To make sure your data is consecutive, never use 2D notation. First position your data in the selected row and set a pointer to the start of the row, then use an inner loop on that row.

for (i=0; i < ROWS; i++) {
    const long *row = m[i];
    for (j=0; j < COLS; j++) {
        sum += row[j];

If you cannot do this, that means that your data is wrongly oriented.

C uses row-major ordering to store multidimensional arrays, as documented in § Array subscripting, paragraph 3 of the C Standard:

Successive subscript operators designate an element of a multidimensional array object. If E is an n-dimensional array (n >= 2) with dimensions i x j x . . . x k, then E (used as other than an lvalue) is converted to a pointer to an (n - 1)-dimensional array with dimensions j x . . . x k. If the unary * operator is applied to this pointer explicitly, or implicitly as a result of subscripting, the result is the referenced (n - 1)-dimensional array, which itself is converted into a pointer if used as other than an lvalue. It follows from this that arrays are stored in row-major order (last subscript varies fastest).

Emphasis mine.

Here's an image from Wikipedia that demonstrates this storage technique compared to the other method for storing multidimensional arrays, column-major ordering:

row and column major ordering

The first function, sum1, accesses data consecutively per how the 2D array is actually represented in memory, so the data from the array is already in the cache. sum2 requires fetching of another row on each iteration, which is less likely to be in the cache.

There are some other languages that use column-major ordering for multidimensional arrays; among them are R, FORTRAN and MATLAB. If you wrote equivalent code in these languages you would observe faster output with sum2.

Computers generally use cache to help speed up access to main memory.

The hardware usually used for main memory is relatively slow—it can take many processor cycles for data to come from main memory to the processor.
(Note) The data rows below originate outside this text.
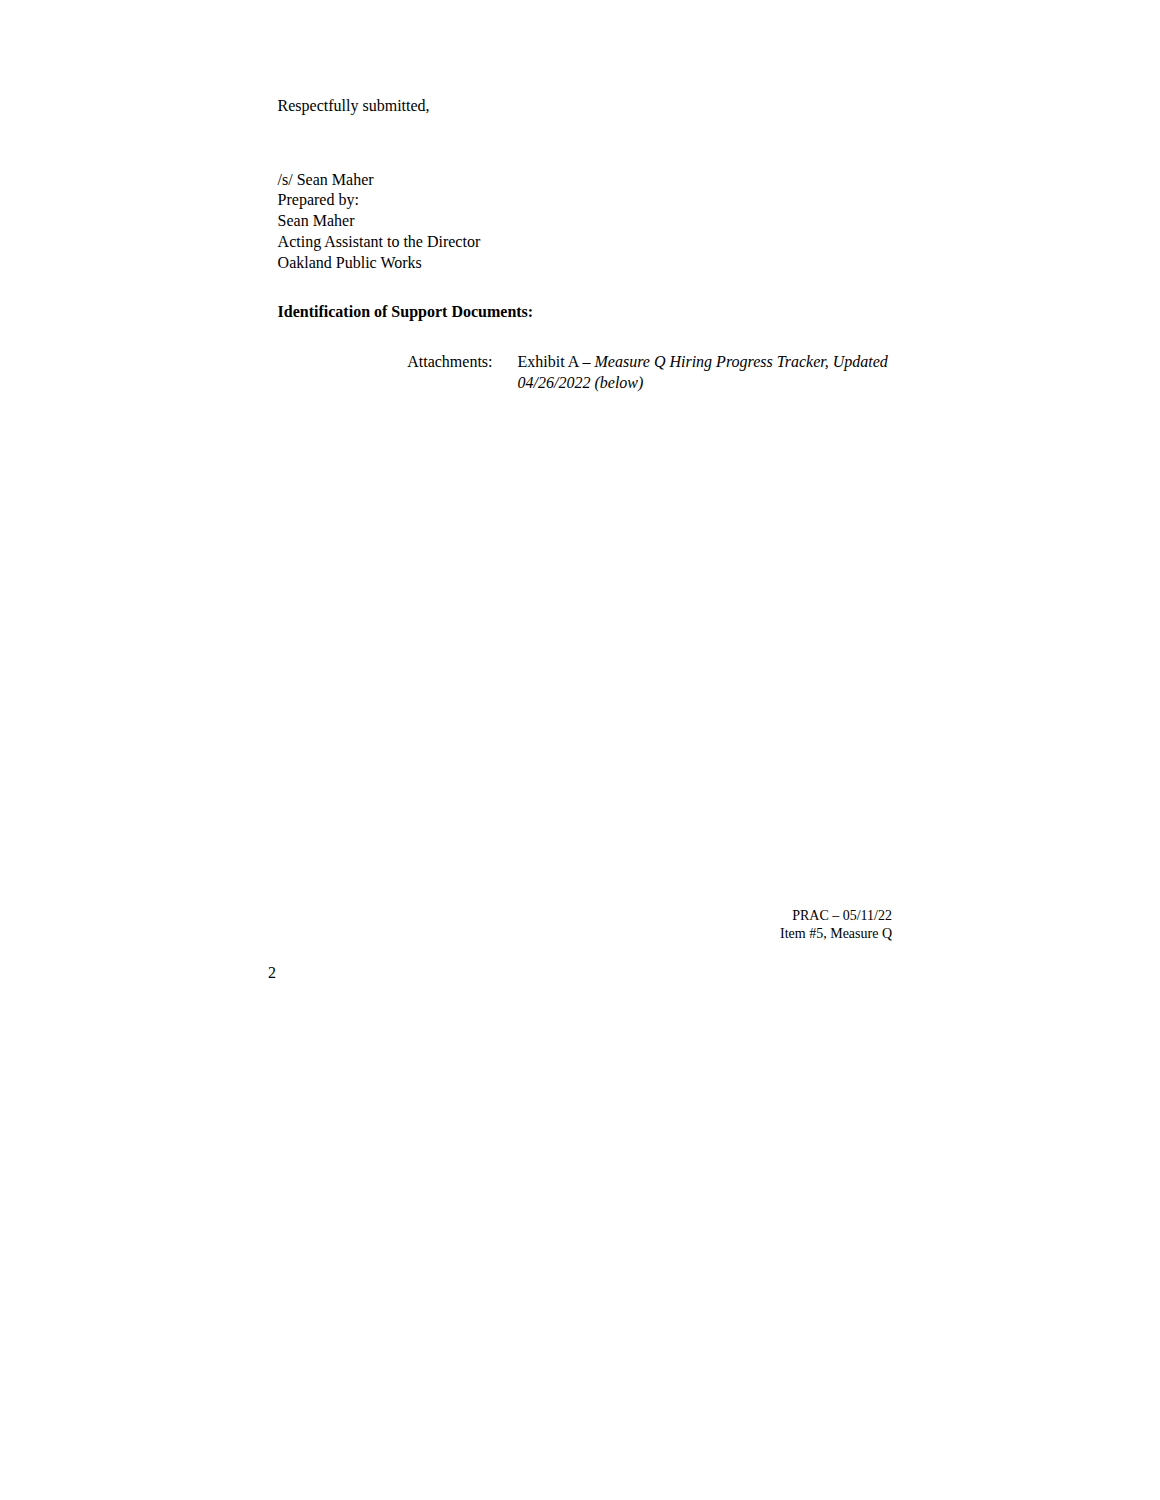Respectfully submitted,
/s/ Sean Maher
Prepared by:
Sean Maher
Acting Assistant to the Director
Oakland Public Works
Identification of Support Documents:
Attachments: Exhibit A – Measure Q Hiring Progress Tracker, Updated 04/26/2022 (below)
PRAC – 05/11/22
Item #5, Measure Q
2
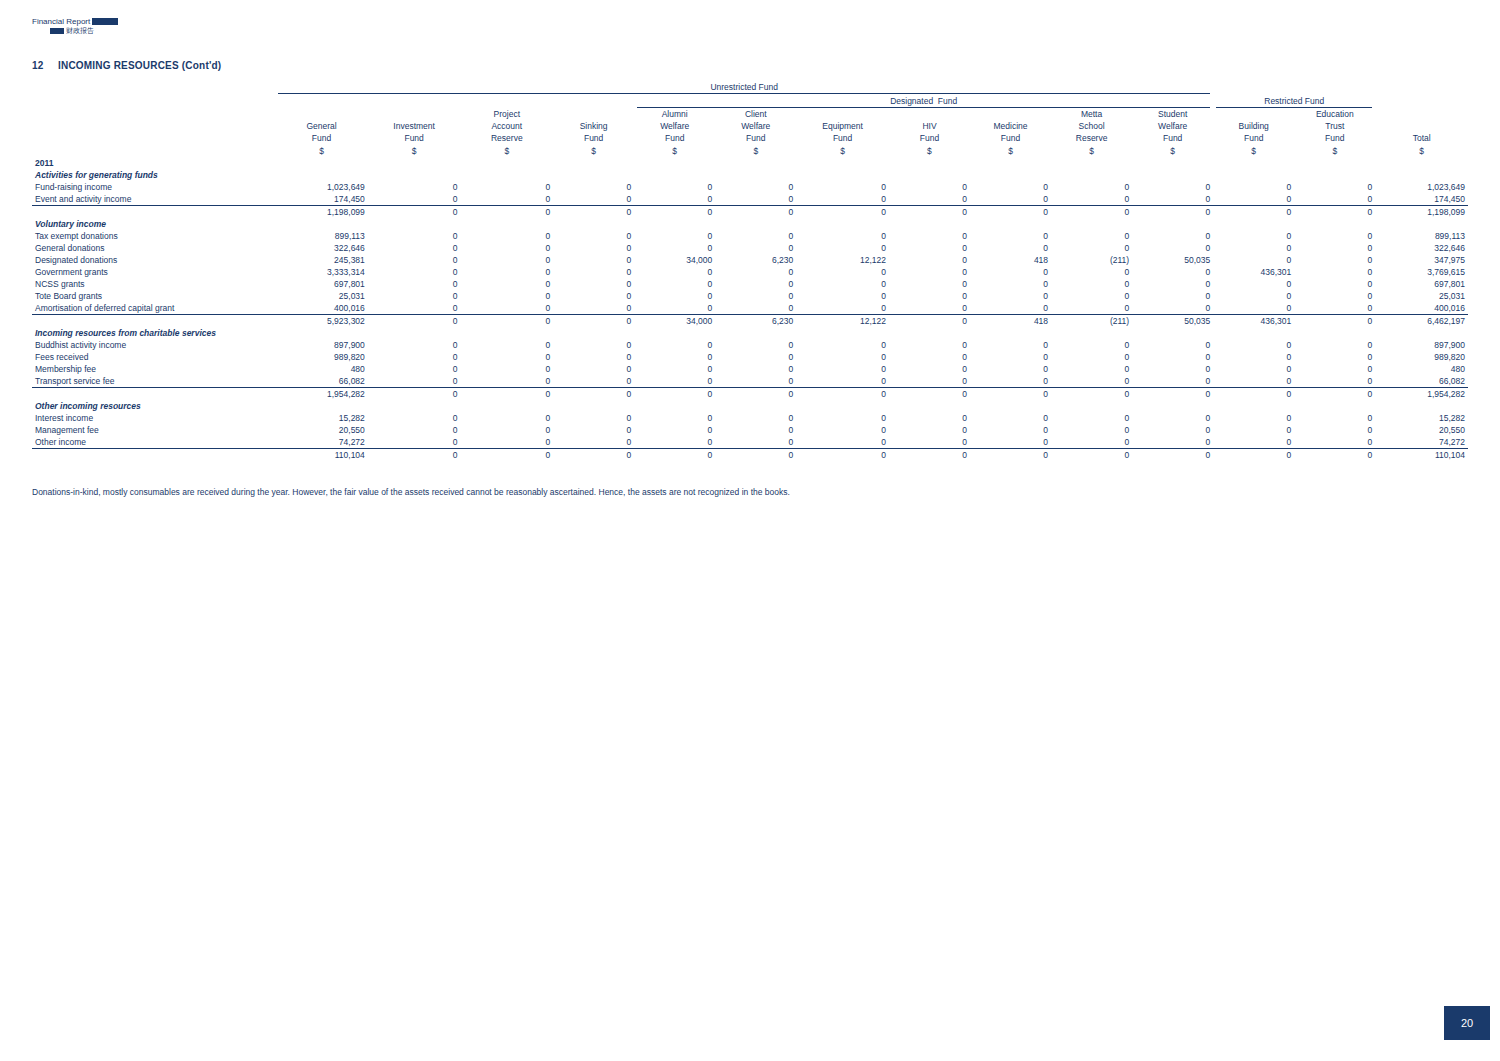Financial Report 财政报告
12 INCOMING RESOURCES (Cont'd)
| | Unrestricted Fund | | |
| | | Designated Fund | Restricted Fund | |
| | | | Project | | Alumni | Client | | | | Metta | Student | | Education | |
| | General | Investment | Account | Sinking | Welfare | Welfare | Equipment | HIV | Medicine | School | Welfare | Building | Trust | |
| | Fund | Fund | Reserve | Fund | Fund | Fund | Fund | Fund | Fund | Reserve | Fund | Fund | Fund | Total |
| | $ | $ | $ | $ | $ | $ | $ | $ | $ | $ | $ | $ | $ | $ |
| 2011 |
| Activities for generating funds |
| Fund-raising income | 1,023,649 | 0 | 0 | 0 | 0 | 0 | 0 | 0 | 0 | 0 | 0 | 0 | 0 | 1,023,649 |
| Event and activity income | 174,450 | 0 | 0 | 0 | 0 | 0 | 0 | 0 | 0 | 0 | 0 | 0 | 0 | 174,450 |
| | 1,198,099 | 0 | 0 | 0 | 0 | 0 | 0 | 0 | 0 | 0 | 0 | 0 | 0 | 1,198,099 |
| Voluntary income |
| Tax exempt donations | 899,113 | 0 | 0 | 0 | 0 | 0 | 0 | 0 | 0 | 0 | 0 | 0 | 0 | 899,113 |
| General donations | 322,646 | 0 | 0 | 0 | 0 | 0 | 0 | 0 | 0 | 0 | 0 | 0 | 0 | 322,646 |
| Designated donations | 245,381 | 0 | 0 | 0 | 34,000 | 6,230 | 12,122 | 0 | 418 | (211) | 50,035 | 0 | 0 | 347,975 |
| Government grants | 3,333,314 | 0 | 0 | 0 | 0 | 0 | 0 | 0 | 0 | 0 | 0 | 436,301 | 0 | 3,769,615 |
| NCSS grants | 697,801 | 0 | 0 | 0 | 0 | 0 | 0 | 0 | 0 | 0 | 0 | 0 | 0 | 697,801 |
| Tote Board grants | 25,031 | 0 | 0 | 0 | 0 | 0 | 0 | 0 | 0 | 0 | 0 | 0 | 0 | 25,031 |
| Amortisation of deferred capital grant | 400,016 | 0 | 0 | 0 | 0 | 0 | 0 | 0 | 0 | 0 | 0 | 0 | 0 | 400,016 |
| | 5,923,302 | 0 | 0 | 0 | 34,000 | 6,230 | 12,122 | 0 | 418 | (211) | 50,035 | 436,301 | 0 | 6,462,197 |
| Incoming resources from charitable services |
| Buddhist activity income | 897,900 | 0 | 0 | 0 | 0 | 0 | 0 | 0 | 0 | 0 | 0 | 0 | 0 | 897,900 |
| Fees received | 989,820 | 0 | 0 | 0 | 0 | 0 | 0 | 0 | 0 | 0 | 0 | 0 | 0 | 989,820 |
| Membership fee | 480 | 0 | 0 | 0 | 0 | 0 | 0 | 0 | 0 | 0 | 0 | 0 | 0 | 480 |
| Transport service fee | 66,082 | 0 | 0 | 0 | 0 | 0 | 0 | 0 | 0 | 0 | 0 | 0 | 0 | 66,082 |
| | 1,954,282 | 0 | 0 | 0 | 0 | 0 | 0 | 0 | 0 | 0 | 0 | 0 | 0 | 1,954,282 |
| Other incoming resources |
| Interest income | 15,282 | 0 | 0 | 0 | 0 | 0 | 0 | 0 | 0 | 0 | 0 | 0 | 0 | 15,282 |
| Management fee | 20,550 | 0 | 0 | 0 | 0 | 0 | 0 | 0 | 0 | 0 | 0 | 0 | 0 | 20,550 |
| Other income | 74,272 | 0 | 0 | 0 | 0 | 0 | 0 | 0 | 0 | 0 | 0 | 0 | 0 | 74,272 |
| | 110,104 | 0 | 0 | 0 | 0 | 0 | 0 | 0 | 0 | 0 | 0 | 0 | 0 | 110,104 |
Donations-in-kind, mostly consumables are received during the year. However, the fair value of the assets received cannot be reasonably ascertained. Hence, the assets are not recognized in the books.
20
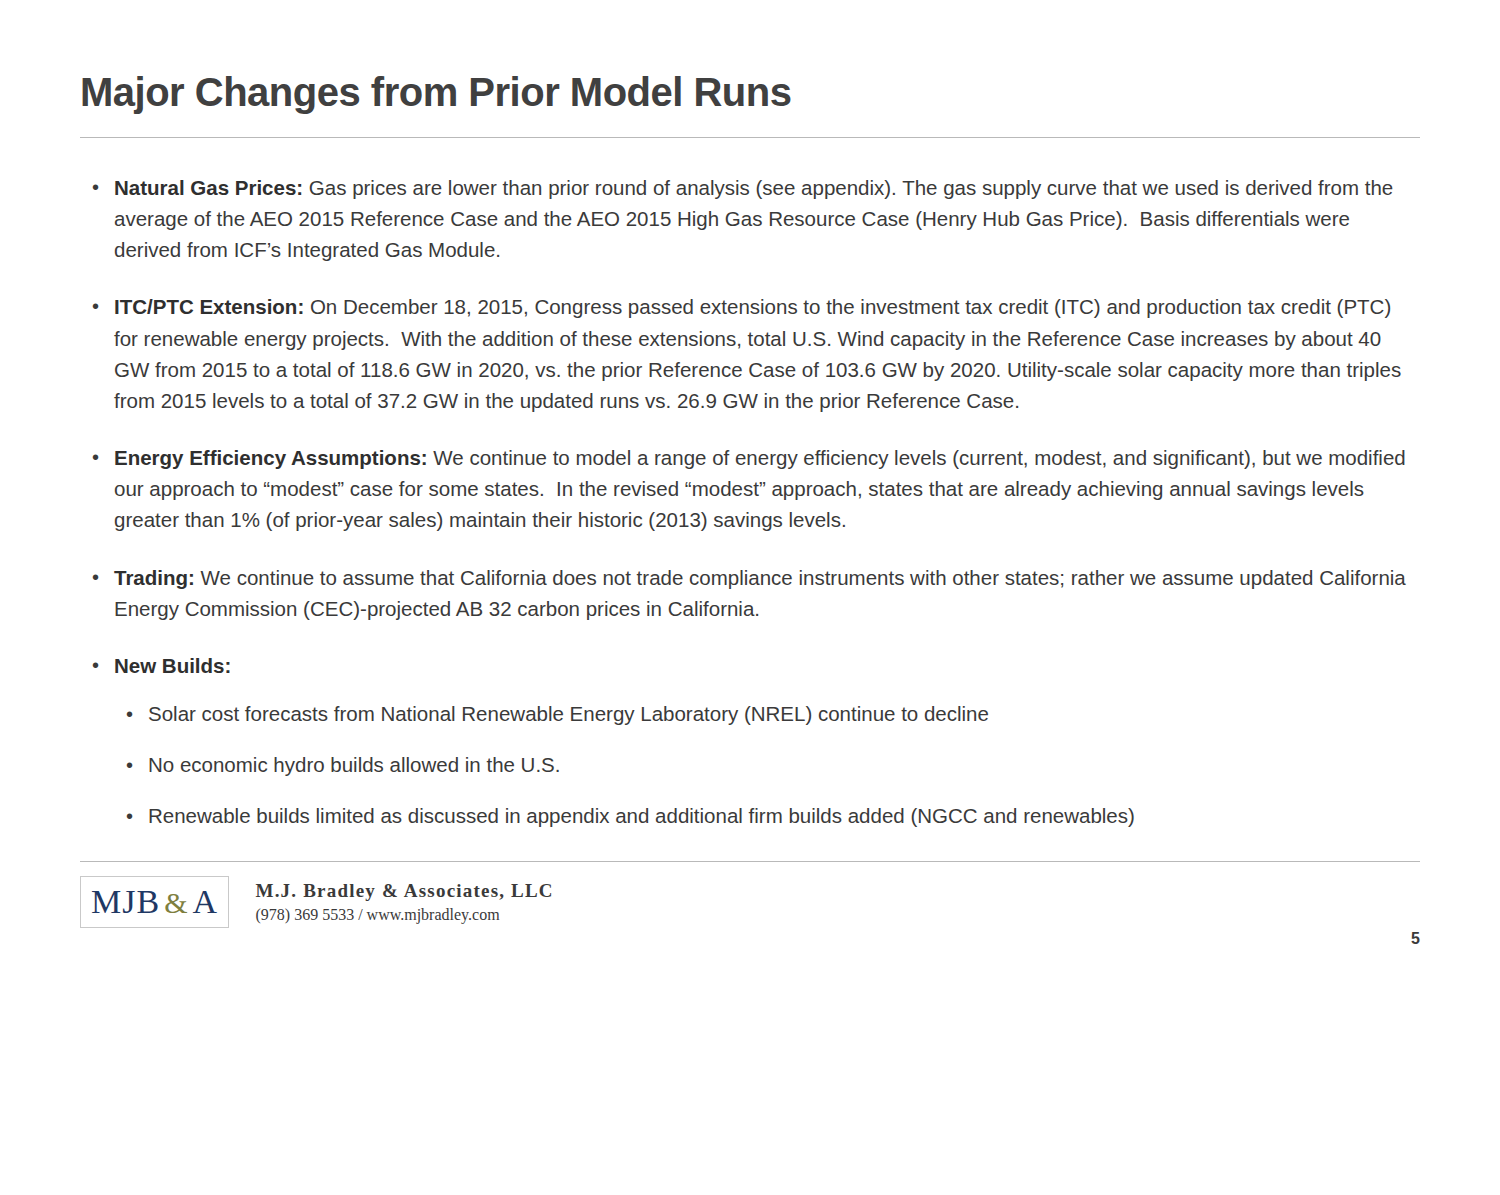Major Changes from Prior Model Runs
Natural Gas Prices: Gas prices are lower than prior round of analysis (see appendix). The gas supply curve that we used is derived from the average of the AEO 2015 Reference Case and the AEO 2015 High Gas Resource Case (Henry Hub Gas Price). Basis differentials were derived from ICF’s Integrated Gas Module.
ITC/PTC Extension: On December 18, 2015, Congress passed extensions to the investment tax credit (ITC) and production tax credit (PTC) for renewable energy projects. With the addition of these extensions, total U.S. Wind capacity in the Reference Case increases by about 40 GW from 2015 to a total of 118.6 GW in 2020, vs. the prior Reference Case of 103.6 GW by 2020. Utility-scale solar capacity more than triples from 2015 levels to a total of 37.2 GW in the updated runs vs. 26.9 GW in the prior Reference Case.
Energy Efficiency Assumptions: We continue to model a range of energy efficiency levels (current, modest, and significant), but we modified our approach to “modest” case for some states. In the revised “modest” approach, states that are already achieving annual savings levels greater than 1% (of prior-year sales) maintain their historic (2013) savings levels.
Trading: We continue to assume that California does not trade compliance instruments with other states; rather we assume updated California Energy Commission (CEC)-projected AB 32 carbon prices in California.
New Builds:
Solar cost forecasts from National Renewable Energy Laboratory (NREL) continue to decline
No economic hydro builds allowed in the U.S.
Renewable builds limited as discussed in appendix and additional firm builds added (NGCC and renewables)
MJB&A
M.J. Bradley & Associates, LLC
(978) 369 5533 / www.mjbradley.com
5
So a computer generally includes a smaller amount very fast but expensive memory called cache. Computers may have several levels of cache, some of it is built into the processor or the processor chip itself and some of it is located outside the processor chip.

Since the cache is smaller, it cannot hold everything in main memory. It often cannot even hold everything that one program is using. So the processor has to make decisions about what is kept in cache.

The most frequent accesses of a program are to consecutive locations in memory. Very often, after a program reads element 237 of an array, it will soon read 238, then 239, and so on. It is less often that it reads 7024 just after reading 237.

So the operation of cache is designed to keep portions of main memory that are consecutive in cache. Your sum1 program works well with this because it changes the column index most rapidly, keeping the row index constant while all the columns are processed. The array elements it accesses are laid out consecutively in memory.

Your sum2 program does not work well with this because it changes the row index most rapidly. This skips around in memory, so many of the accesses it makes are not satisfied by cache and have to come from slower main memory.

Related Resource: Memory layout of multi-dimensional arrays

This is an issue with the cache.

The cache will automatically read data that lies after the data you requested. So if you read the data row by row, the next data you request will already be in the cache.